> **EXTRAIT DU TEXTE**:
======

Crise dans le Golfe : Maroc, la voix de la raison

Crise dans le Golfe : Maroc, la voix de la raison

 

Au lieu d'être pour ou contre la partie appelant à la rupture des relations avec le Qatar, le Maroc a choisi la voie de la mesure et appelle les protagonistes au dialogue pour trouver une solution à une crise latente, qui ne sert pas les intérêts des pays du CCG.

 

 

La dualité et la course au leadership entre l’Arabie Saoudite et le Qatar a atteint son paroxysme le 5 juin dernier quand l’Arabie Saoudite et ses alliés ont décidé de rompre toute relation avec le Qatar, accusé de «soutenir le terrorisme». Une crise sans précédent au sein du Conseil de coopération du Golfe (CCG), qui s’est traduite par une fermeture des frontières et un embargo qui ne dit pas son nom. Si dans un premier temps l’Arabie Saoudite est soutenue dans cette décision par les Emirats Arabes Unis, l’Egypte et le Yémen, d’autres pays se rangeront de son côté. Depuis, plusieurs se sont alignés sur la position de l’Arabie Saoudite alors que certains, notamment l’Allemagne et la France, ont appelé au calme et à la retenue, privilégiant la voie du dialogue.

Paradoxalement, le Maroc, pays ayant des relations très privilégiées avec l’Arabie Saoudite, qui accueillait en mai 2016 le Maroc comme invité d‘honneur au Sommet annuel des pays du CCG, réaffirmant leur soutien au Royaume qui vivait un véritable bras de fer avec l’ancien SG des Nations unies, Ban Ki-moon…, a gardé le silence.

======

> **DONNÉES FOURNIES**:
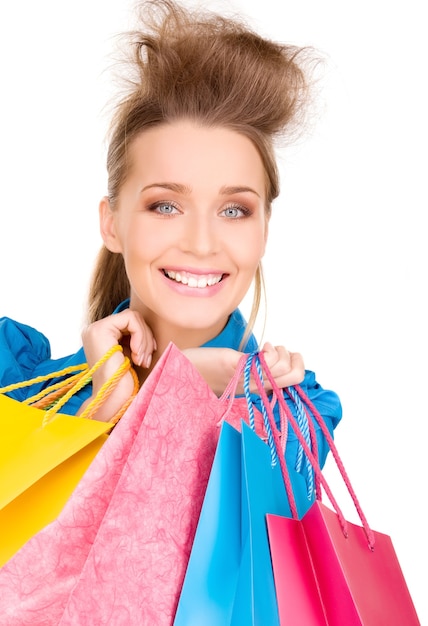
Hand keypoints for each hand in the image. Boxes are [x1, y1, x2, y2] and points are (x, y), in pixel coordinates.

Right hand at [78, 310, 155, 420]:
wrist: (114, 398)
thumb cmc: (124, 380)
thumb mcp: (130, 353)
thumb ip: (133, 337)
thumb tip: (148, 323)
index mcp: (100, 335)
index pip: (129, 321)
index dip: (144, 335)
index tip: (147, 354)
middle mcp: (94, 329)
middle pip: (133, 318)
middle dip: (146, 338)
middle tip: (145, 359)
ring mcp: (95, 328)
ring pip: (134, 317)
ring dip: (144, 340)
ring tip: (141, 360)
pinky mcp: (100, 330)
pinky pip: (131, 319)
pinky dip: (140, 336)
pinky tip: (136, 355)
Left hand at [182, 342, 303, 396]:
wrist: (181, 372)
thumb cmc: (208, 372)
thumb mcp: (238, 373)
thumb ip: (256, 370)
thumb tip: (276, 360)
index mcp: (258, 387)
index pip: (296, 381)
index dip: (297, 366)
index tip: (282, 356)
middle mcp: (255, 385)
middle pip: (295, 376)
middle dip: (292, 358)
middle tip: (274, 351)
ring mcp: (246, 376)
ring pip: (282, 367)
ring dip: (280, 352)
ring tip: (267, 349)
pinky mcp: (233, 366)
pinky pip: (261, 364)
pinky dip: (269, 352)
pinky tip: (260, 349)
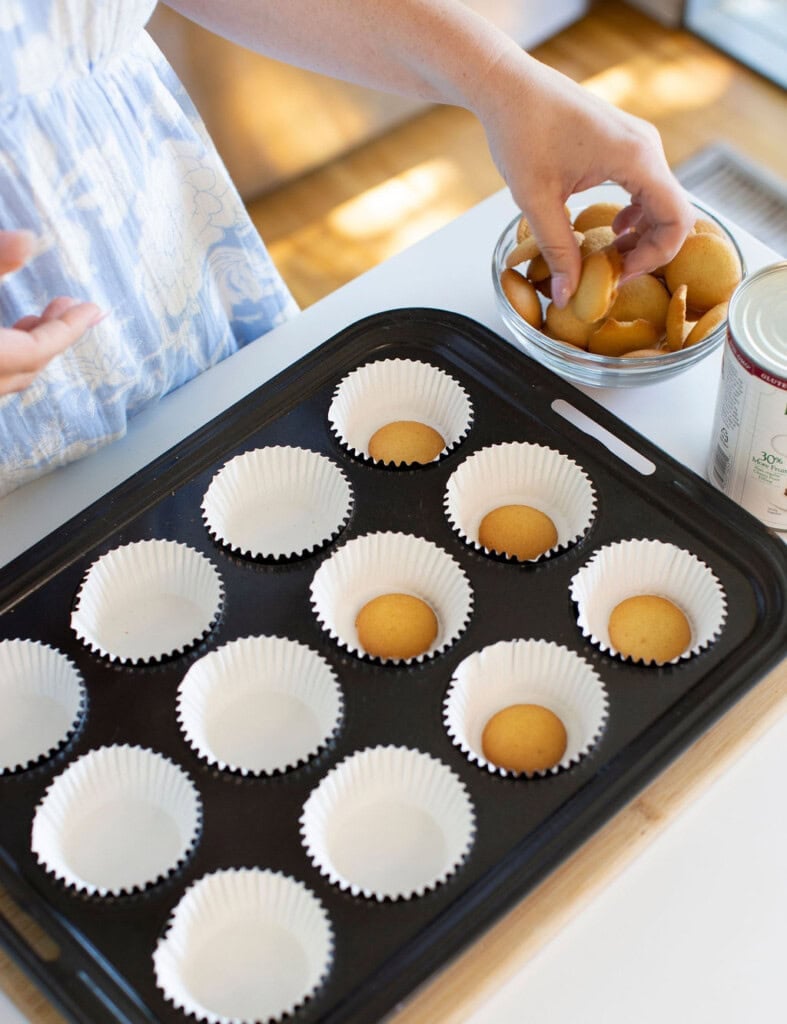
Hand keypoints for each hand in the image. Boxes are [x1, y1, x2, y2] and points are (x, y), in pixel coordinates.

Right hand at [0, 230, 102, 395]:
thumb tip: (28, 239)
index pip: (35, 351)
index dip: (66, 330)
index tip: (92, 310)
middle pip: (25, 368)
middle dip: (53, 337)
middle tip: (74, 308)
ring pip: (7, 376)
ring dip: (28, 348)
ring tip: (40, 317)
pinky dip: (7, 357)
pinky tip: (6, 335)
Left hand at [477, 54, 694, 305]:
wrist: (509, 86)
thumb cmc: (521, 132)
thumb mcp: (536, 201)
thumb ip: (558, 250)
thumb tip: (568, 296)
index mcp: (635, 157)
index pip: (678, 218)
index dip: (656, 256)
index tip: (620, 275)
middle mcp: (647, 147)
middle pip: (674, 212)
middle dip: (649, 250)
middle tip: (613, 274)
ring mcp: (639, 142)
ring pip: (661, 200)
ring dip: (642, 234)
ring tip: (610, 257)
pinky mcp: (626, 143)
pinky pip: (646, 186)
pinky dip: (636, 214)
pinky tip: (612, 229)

======

> **CONSIGNES DES EXERCICES**:
(a) Recopiez mot pour mot l'article sur la crise du Golfe, depuis « La dualité et » jusqu'à « voie du dialogue. » inclus.
(b) Prolongez l'article sur la crise du Golfe à partir de sa dernière phrase.
Ces données proviennent d'une source distincte.

> **RÉPONSES AUX EXERCICES**:
(a)
La dualité et la course au leadership entre l’Arabie Saoudite et le Qatar a atteint son paroxysme le 5 juin dernier quand l’Arabie Saoudite et ses alliés ont décidé de rompre toute relation avec le Qatar, accusé de «soutenir le terrorisme». Une crise sans précédent au sein du Conseil de coopération du Golfe (CCG), qui s’est traduite par une fermeture des frontières et un embargo qui ne dit pas son nom. Si dans un premier temps l’Arabie Saoudite est soutenue dans cette décision par les Emirats Arabes Unis, l’Egypte et le Yémen, d’autres pays se rangeront de son côté. Depuis, plusieurs se sont alignés sur la position de l’Arabie Saoudite alors que certains, notamment l’Allemagne et la France, ont appelé au calme et à la retenue, privilégiant la voie du dialogue.

(b)
Ce n’est que dimanche dernier, 11 juin, que le ministère des Affaires étrangères et de la Coopération a fait une première communication sur cette crise aux relents planétaires pour relever que «le Royaume du Maroc suit avec une grande préoccupation la détérioration, ces derniers jours, des relations entre le Royaume d’Arabie Saoudite, les Emirats Arabes Unis, le Royaume du Bahreïn, l’Egypte et d’autres pays arabes d’un côté, et l’Etat du Qatar de l’autre». Tout en informant que «depuis le déclenchement de cette crise, Sa Majesté le Roi Mohammed VI – que Dieu L’assiste – a maintenu un contact étroit et permanent avec les différentes parties».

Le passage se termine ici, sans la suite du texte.